Obwohl wahrscheinlich jedes Land in Europa seine spezielle Kartoffelsuppe im Repertoire hat, verbindet man besonders Deutschland mit dieser rustikalen Suppe. Sie steht auf dem Speisezettel jeder Kantine. Meist mit „Einlage“. Diese ist fast immer eine über den Teller ragende Frankfurter Wurst, die dann im Suppenteller möglichst elegant zerteilt werden muss. Hier mal eine Kartoffelsuppe ohne Fleisch.

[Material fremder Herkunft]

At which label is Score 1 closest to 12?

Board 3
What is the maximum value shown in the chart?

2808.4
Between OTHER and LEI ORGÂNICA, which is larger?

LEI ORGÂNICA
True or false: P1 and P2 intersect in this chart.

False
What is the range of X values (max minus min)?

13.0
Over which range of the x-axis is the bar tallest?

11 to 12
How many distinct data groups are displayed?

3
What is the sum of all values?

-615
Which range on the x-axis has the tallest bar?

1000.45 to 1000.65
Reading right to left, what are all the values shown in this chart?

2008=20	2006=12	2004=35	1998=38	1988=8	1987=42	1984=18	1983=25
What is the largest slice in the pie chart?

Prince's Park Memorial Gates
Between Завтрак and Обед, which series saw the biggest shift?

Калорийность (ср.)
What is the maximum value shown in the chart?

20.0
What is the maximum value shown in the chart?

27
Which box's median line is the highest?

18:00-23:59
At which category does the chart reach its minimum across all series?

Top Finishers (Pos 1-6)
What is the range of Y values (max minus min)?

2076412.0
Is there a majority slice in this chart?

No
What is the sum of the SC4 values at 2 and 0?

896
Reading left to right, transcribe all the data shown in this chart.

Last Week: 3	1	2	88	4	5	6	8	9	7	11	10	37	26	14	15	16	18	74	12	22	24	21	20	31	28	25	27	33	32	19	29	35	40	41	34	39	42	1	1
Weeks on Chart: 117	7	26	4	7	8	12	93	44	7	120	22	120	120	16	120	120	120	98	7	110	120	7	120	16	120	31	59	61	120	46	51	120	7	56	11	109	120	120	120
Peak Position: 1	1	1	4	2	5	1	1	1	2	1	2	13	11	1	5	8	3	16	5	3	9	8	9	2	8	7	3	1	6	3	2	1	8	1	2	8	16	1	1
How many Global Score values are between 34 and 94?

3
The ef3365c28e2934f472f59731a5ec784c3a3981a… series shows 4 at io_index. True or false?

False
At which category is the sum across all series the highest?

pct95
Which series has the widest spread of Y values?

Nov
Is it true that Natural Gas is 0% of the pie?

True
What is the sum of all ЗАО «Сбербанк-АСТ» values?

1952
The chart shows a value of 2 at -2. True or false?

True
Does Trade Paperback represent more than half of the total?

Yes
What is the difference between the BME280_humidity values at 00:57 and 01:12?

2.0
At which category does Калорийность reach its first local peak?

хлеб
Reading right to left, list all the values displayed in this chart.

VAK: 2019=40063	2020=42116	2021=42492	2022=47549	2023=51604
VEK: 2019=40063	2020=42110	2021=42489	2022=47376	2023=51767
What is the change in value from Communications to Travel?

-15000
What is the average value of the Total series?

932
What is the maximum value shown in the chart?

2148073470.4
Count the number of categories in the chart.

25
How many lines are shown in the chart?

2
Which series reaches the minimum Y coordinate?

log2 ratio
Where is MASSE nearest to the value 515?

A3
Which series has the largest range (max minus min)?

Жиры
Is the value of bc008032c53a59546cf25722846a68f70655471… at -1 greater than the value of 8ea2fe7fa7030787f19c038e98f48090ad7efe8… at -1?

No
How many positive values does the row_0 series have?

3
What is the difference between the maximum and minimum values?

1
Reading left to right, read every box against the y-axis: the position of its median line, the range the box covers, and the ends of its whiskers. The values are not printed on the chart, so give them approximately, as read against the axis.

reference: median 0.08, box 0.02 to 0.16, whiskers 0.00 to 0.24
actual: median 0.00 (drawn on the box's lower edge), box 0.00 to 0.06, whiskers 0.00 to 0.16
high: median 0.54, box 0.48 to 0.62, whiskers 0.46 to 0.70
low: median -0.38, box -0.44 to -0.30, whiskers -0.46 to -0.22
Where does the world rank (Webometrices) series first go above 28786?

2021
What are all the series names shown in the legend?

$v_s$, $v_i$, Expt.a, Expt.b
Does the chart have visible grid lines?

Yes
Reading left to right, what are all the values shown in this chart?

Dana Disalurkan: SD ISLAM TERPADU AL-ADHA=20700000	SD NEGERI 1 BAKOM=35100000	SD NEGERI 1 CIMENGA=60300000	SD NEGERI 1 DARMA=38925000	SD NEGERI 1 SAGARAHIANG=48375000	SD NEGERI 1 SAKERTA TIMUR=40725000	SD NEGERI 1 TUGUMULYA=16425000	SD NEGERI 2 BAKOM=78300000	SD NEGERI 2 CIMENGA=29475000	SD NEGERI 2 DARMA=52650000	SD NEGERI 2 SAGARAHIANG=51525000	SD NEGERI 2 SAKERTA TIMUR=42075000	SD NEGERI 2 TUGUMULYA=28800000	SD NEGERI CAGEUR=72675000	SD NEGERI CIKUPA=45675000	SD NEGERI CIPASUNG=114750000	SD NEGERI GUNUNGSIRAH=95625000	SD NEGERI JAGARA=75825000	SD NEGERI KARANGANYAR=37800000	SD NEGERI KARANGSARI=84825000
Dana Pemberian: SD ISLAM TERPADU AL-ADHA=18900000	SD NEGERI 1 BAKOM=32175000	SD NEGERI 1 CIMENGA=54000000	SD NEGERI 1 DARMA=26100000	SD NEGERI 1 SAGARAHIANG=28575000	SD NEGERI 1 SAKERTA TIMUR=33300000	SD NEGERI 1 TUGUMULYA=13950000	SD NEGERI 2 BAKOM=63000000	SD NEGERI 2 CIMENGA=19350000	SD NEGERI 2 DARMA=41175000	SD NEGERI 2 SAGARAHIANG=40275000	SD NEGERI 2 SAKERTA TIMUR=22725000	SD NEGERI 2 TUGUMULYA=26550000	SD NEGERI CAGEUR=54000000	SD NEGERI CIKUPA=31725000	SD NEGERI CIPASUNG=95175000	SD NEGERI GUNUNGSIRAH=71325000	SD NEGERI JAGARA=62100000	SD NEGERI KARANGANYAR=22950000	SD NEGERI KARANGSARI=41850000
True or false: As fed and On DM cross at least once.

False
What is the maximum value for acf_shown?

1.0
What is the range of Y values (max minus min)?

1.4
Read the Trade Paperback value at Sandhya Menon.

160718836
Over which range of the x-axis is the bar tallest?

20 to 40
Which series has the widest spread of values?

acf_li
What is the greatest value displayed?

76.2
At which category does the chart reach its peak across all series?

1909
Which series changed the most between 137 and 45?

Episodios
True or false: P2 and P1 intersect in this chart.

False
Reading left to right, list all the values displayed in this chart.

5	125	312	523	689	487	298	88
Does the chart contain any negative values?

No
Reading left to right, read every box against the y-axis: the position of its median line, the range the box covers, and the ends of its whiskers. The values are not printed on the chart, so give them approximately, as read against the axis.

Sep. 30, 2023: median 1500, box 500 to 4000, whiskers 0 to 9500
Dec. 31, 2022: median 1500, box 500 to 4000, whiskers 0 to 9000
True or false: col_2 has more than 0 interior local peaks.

400 gr. Kartoffeln (mehlig kochend)

400 gr. Radieschen

1 Bund Lauchzwiebeln

800 ml Gemüsebrühe

100 ml Sahne

Pfeffer

Salz

Die Radieschen vom Grün befreien und bis auf 4 Stück grob würfeln. Das Radieschengrün grob hacken. Die Kartoffel schälen und ebenfalls grob würfeln. Die Lauchzwiebeln in Ringe schneiden. Nun die Kartoffelwürfel in der Brühe ca. 15 Minuten bei kleiner Flamme garen. Dann die Radieschen, die Lauchzwiebelringe und die gehackten Radieschenblätter dazugeben und alles weitere 10 Minuten kochen. Die Suppe pürieren und mit der Sahne auffüllen. Mit Pfeffer und Salz würzen.

Die restlichen Radieschen in dünne Scheiben schneiden und als Deko verwenden.